I’m on a Mission, and I haven’t the time to just explore the world of imagination and the wonder of ideas. That’s why I’m heading home, now. I’m not efficient here on the road. Oh, on the way, I’ll keep this journal going. May even take the opportunity to relax a bit and let the mind wander. Being on the road is so stimulating that way.
For example, look at State boundaries: The straight ones clearly were set down in agreements between differing States before the regions in dispute had been populated by white men (there was nowhere unpopulated when the Europeans began their genocidal occupation of the Americas). Otherwise the population patterns, determined more by geography than geometry, would have made for very different decisions.

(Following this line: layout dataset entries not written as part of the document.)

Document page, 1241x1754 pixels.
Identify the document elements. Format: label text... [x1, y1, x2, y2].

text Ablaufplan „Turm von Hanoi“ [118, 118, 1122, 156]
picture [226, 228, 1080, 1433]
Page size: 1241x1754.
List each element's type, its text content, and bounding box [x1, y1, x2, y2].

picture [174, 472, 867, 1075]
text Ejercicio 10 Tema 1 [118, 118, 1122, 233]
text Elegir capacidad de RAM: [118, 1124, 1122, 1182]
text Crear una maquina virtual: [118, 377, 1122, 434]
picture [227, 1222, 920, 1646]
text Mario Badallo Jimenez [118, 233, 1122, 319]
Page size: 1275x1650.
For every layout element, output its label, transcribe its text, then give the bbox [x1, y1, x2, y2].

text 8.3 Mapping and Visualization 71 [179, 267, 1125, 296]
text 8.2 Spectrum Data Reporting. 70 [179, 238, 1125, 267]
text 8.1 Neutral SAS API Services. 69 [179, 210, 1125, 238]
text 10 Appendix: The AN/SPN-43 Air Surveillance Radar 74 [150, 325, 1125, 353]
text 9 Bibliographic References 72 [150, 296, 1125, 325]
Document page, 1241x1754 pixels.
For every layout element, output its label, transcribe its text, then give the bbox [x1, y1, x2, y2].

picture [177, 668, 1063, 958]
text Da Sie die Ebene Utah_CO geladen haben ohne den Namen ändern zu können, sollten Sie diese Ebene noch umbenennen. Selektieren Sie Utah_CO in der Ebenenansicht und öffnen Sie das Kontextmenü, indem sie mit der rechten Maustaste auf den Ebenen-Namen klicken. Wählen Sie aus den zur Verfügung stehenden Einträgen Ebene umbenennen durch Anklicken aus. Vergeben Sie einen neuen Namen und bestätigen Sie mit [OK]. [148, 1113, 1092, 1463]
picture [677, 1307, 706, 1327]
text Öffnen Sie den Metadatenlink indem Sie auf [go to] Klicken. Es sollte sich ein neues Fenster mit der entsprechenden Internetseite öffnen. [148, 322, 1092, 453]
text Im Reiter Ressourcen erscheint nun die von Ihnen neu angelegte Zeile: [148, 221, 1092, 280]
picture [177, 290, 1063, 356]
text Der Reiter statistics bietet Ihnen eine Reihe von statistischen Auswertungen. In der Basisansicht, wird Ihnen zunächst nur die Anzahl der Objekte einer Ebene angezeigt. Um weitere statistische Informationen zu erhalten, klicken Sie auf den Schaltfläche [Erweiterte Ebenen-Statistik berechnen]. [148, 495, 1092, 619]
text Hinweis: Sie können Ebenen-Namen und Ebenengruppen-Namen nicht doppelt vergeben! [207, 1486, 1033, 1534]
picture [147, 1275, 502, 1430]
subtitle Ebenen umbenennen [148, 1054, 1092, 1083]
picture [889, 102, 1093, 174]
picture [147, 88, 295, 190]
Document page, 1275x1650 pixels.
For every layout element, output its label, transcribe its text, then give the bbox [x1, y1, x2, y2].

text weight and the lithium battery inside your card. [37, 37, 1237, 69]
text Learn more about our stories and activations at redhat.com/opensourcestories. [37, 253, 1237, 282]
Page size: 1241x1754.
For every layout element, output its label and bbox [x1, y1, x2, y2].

When a State has a jagged boundary on one side and straight lines emanating away from them, such as Pennsylvania, New York, Massachusetts, etc., you can look at it and imagine where the European population had taken hold when the divvying up took place. You can guess how the arguments went when the otherwise landlocked Pennsylvania got a corridor to the great lakes between New York and Ohio when the Indians actually still controlled that territory.
But here’s something I’ve never been able to make sense of: What’s that little patch of land in northern Minnesota about? You know, the little blip up into what one would think was going to be Canada? I mean, it’s not even connected via a land bridge to the rest of the U.S. I can sort of understand the analogue in Puget Sound, where we have a disconnected outpost at Point Roberts, WA, which lies below the parallel that marks most of the Canadian/U.S. boarder. But what’s the story on that little piece, jutting into Canadian territory above the parallel and not connected? Such are the things I’d love to explore.
Another day, perhaps. Today, I’m heading home. Not exactly a bee-line, though, be there around the eleventh, I think.